## Page text:

───

1. Encoder read a sentence (source language) and output its final states, $h_t$ and $c_t$.
2. Take the [star] sign "\t" and the final state $h_t$ and $c_t$ as input and run the decoder.
3. Get the new states and predicted probability distribution.
4. sample a char from the predicted probability distribution
5. take the sampled char and the new states as input and repeat the process (stop if reach the [stop] sign "\n").

In [21]:
# Reverse-lookup token index to decode sequences back to something readable.
reverse_input_char_index = dict((i, char) for char, i in input_token_index.items())
reverse_target_char_index = dict((i, char) for char, i in target_token_index.items())

In [22]:
def decode_sequence(input_seq):
    states_value = encoder_model.predict(input_seq)
    
    target_seq = numpy.zeros((1, 1, num_decoder_tokens))
    target_seq[0, 0, target_token_index['\t']] = 1.

    stop_condition = False
    decoded_sentence = ''
    while not stop_condition:
        output_tokens, h, c = decoder_model.predict([target_seq] + states_value)

        # this line of code is greedy selection
        # try to use multinomial sampling instead (with temperature)
        sampled_token_index = numpy.argmax(output_tokens[0, -1, :])
        
        sampled_char = reverse_target_char_index[sampled_token_index]
        decoded_sentence += sampled_char

        if (sampled_char == '\n' or
           len(decoded_sentence) > max_decoder_seq_length):
            stop_condition = True

        target_seq = numpy.zeros((1, 1, num_decoder_tokens))
        target_seq[0, 0, sampled_token_index] = 1.

        states_value = [h, c]

    return decoded_sentence


In [29]:
for seq_index in range(10100, 10120):
    # Take one sequence (part of the training set)
    # for trying out decoding.

───

## Given data:
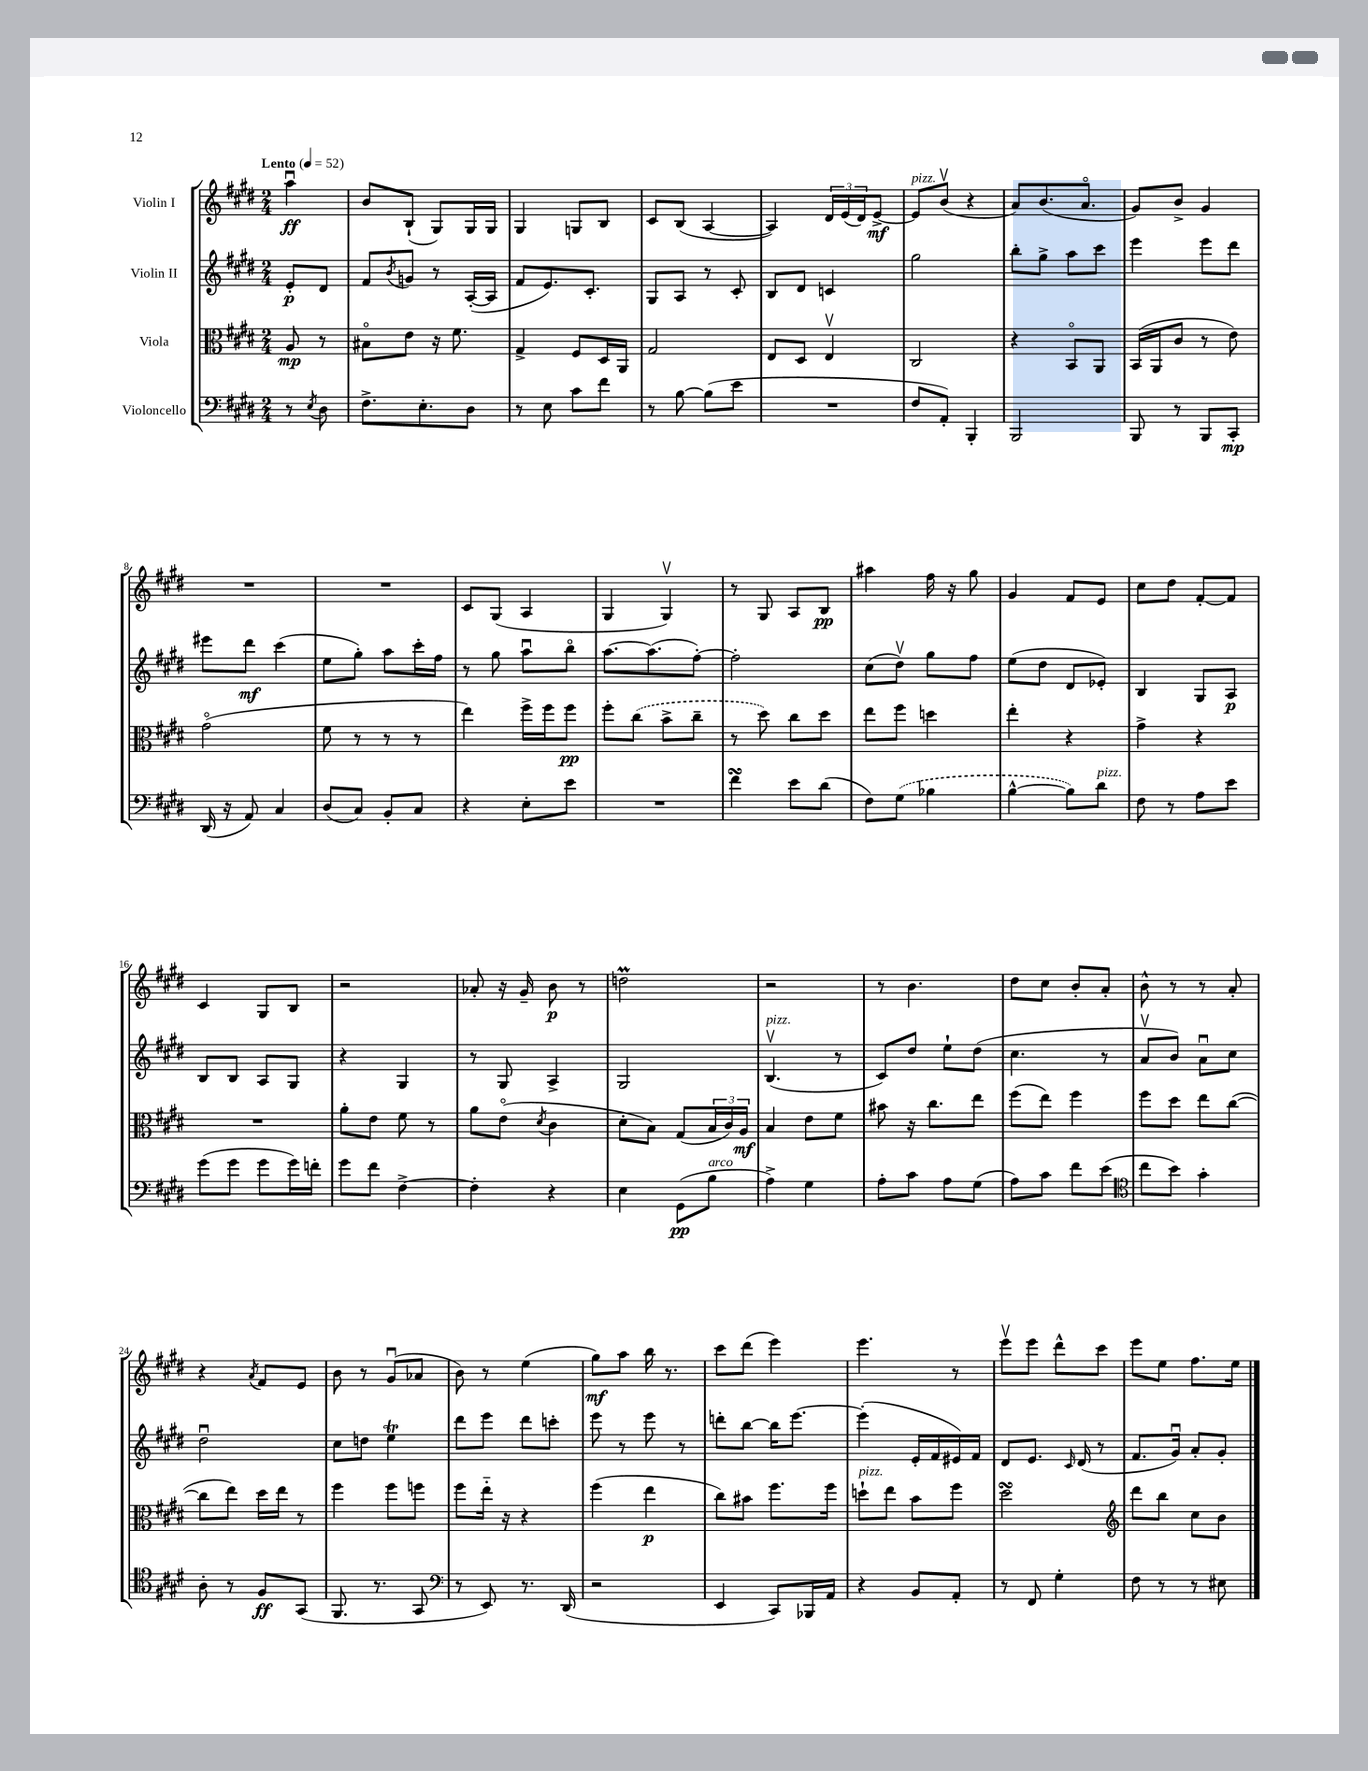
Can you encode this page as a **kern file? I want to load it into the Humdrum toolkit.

───

## Stated exercise:
In the page text above, answer these:
1. Which sign is given to the decoder as the start sign?
2. What kind of selection does the code comment say the argmax line performs?
3. Apart from reaching the stop sign, what other condition ends the decoding loop?

## Full solution:
1. "\t"
2. Greedy selection.
3. The decoded sentence becomes longer than max_decoder_seq_length.